ADILA

Selasa, 24 Maret 2009

ADA JERITAN DI UTARA PULAU BALI

Membaca sepintas judul tulisan ini memang persepsi orang berbeda-beda, ada yang menafsirkan ada hantu di utara pulau Bali, ada juga yang menafsirkan ada orang yang tenggelam di utara pulau bali kemudian berteriak minta tolong, mungkin ada juga kebingungan dengan mengatakan ada gerangan apa di utara pulau Bali. Judul tulisan ini memang membuat orang jadi multitafsir, tetapi saya tidak bermaksud untuk membuat pembaca bingung dan bimbang, saya hanya mengatakan ada pulau-pulau kecil di utara pulau Bali.

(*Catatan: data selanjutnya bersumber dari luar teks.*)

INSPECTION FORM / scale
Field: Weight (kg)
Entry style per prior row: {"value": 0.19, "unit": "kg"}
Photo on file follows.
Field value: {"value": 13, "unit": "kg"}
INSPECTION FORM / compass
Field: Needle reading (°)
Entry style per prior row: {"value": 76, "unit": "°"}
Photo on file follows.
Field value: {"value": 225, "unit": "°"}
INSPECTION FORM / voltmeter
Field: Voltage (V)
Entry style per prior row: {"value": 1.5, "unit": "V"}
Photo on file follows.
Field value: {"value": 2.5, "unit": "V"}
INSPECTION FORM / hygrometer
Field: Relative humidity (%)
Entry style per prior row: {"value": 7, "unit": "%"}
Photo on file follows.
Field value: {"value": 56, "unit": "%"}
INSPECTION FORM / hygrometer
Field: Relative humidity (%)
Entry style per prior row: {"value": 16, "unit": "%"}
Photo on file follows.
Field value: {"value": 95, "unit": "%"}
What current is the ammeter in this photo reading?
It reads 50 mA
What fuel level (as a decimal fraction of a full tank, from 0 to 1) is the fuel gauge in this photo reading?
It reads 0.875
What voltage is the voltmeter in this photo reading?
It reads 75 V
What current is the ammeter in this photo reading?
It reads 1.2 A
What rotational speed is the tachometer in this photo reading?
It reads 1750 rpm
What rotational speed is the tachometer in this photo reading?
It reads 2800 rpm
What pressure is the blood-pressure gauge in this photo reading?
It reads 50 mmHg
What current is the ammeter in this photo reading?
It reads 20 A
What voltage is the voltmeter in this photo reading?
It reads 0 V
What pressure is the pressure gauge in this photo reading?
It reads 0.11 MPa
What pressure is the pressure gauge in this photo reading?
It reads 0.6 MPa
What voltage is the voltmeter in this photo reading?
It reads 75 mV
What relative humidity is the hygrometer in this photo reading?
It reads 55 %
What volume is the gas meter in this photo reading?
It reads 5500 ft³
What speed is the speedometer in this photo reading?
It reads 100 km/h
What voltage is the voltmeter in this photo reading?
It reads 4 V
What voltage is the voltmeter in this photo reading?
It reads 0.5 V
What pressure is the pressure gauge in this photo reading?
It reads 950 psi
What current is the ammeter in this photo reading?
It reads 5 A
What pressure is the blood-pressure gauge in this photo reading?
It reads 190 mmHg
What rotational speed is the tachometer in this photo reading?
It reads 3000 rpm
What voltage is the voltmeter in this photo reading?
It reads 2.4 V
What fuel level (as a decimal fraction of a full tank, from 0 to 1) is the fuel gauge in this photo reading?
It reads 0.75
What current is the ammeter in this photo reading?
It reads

Begitulah mungkin…
Tulisan ini saya awali tatkala saya mendapatkan kabar dan berita yang tidak enak dari saudara di pulau sana tentang angin dan ombak bercampur badai menerjang pulau Sapeken yang terletak di utara pulau Bali itu, kemudian saya menyimpulkan bahwa “tamu musiman” telah datang dan ilustrasi pendek sudah saya tulis dalam Info Sapeken tentang Tambaru beberapa hari lalu.
Tidak dipungkiri lagi bahwa masyarakat yang tinggal di tepi pantai merupakan makanan empuk bagi musim hujan dan anginnya tak terkecuali masyarakat yang tinggal di kaki gunung dan sekitarnya, yang mengalami nasib hampir sama, tetapi dalam tulisan ini saya akan memberikan gambaran tentang jeritan suku Bajoe saat musim hujan telah tiba yang saya istilahkan “tamu musiman”. Suku Bajoe dalam sejarahnya adalah suku yang senang bepergian dari satu tempat ke tempat lain dari satu pulau ke pulau lain, hingga akhirnya menetap dengan jumlah banyak yang tersebar mayoritas di pulau-pulau terbentang di nusantara bahkan di seluruh dunia. Pulau Sapeken adalah salah satu dari sekian banyak homosepien suku Bajoe di muka bumi ini, yang mampu hidup dengan segala kelebihan, keterbatasan dan kekurangan yang dimiliki.
Dulu suku Bajoe terkenal dengan kepiawiannya dalam berkelana, mengelilingi samudera hinggap dari satu pulau ke pulau yang lain, bahkan badai dan topan menjadi sarapan pagi, budaya dan tradisi menjadi hiburan, bahkan binatang buas yang ada di laut menjadi teman, pintar membaca alam, situasi dan kondisi dengan menghitung bintang di langit, dengan melihat arah mata angin, bahkan mempunyai ilmu kelautan yang sangat luar biasa, kalau sekarang diistilahkan ilmu perikanan. Tetapi sayang itu hanya sekedar cerita untuk generasi selanjutnya, suku Bajoe zaman sekarang beda jauh dengan suku Bajoe tempoe doeloe.
Seiring dengan berputarnya roda kehidupan diiringi dengan bergantinya tahun, maka semuanya serba berubah, apalagi kita bicara masalah budaya, buadaya apa sih yang tidak masuk ke pulau Sapeken? yang menurut pengamat dan peniliti dari ITS Surabaya “ada Surabaya kecil di seberang sana” maksudnya ada kota mitrapolitan mini di timur pulau Madura. Tidak bisa dipungkiri lagi memang itulah realita yang ada, suku Bajoe yang terkenal pemberani dan tangguh menghadapi badai, topan itu, sekarang sudah menjerit, semua ketakutan tatkala tamu musiman telah datang, kemana jiwa kesatria itu, budaya dan tradisi yang dibanggakan telah sirna di bawa oleh dedemmit-dedemmit yang tidak bertanggung jawab, mana ada ??? yang tinggal hanyalah cerita masa lalu dan jeritan masa kini.
Goresan singkat ini hanya mampu memberikan secuel asa yang tak pernah terwujud kembali. Suku Bajoe yang terkenal dengan pemberani, sekarang telah tidur pulas dengan irama rintik-rintik hujan, suara syahdu badai dan selingan suara serdadu ombak. Kapal dan perahu jadi perhiasan pantai. Itulah potret masyarakat pulau Sapeken masa kini, maka itulah tantangan buat generasi berikutnya, generasi yang terhimpun dalam komunitas terdidik (HIMAS), mampukah mereka mempertahankan budaya dan tradisi itu dan menghilangkan jeritan di seberang sana. Sekali lagi saya katakana “ada jeritan di utara pulau Bali”. Semoga bermanfaat....Wallahu’alam bi al-Showab.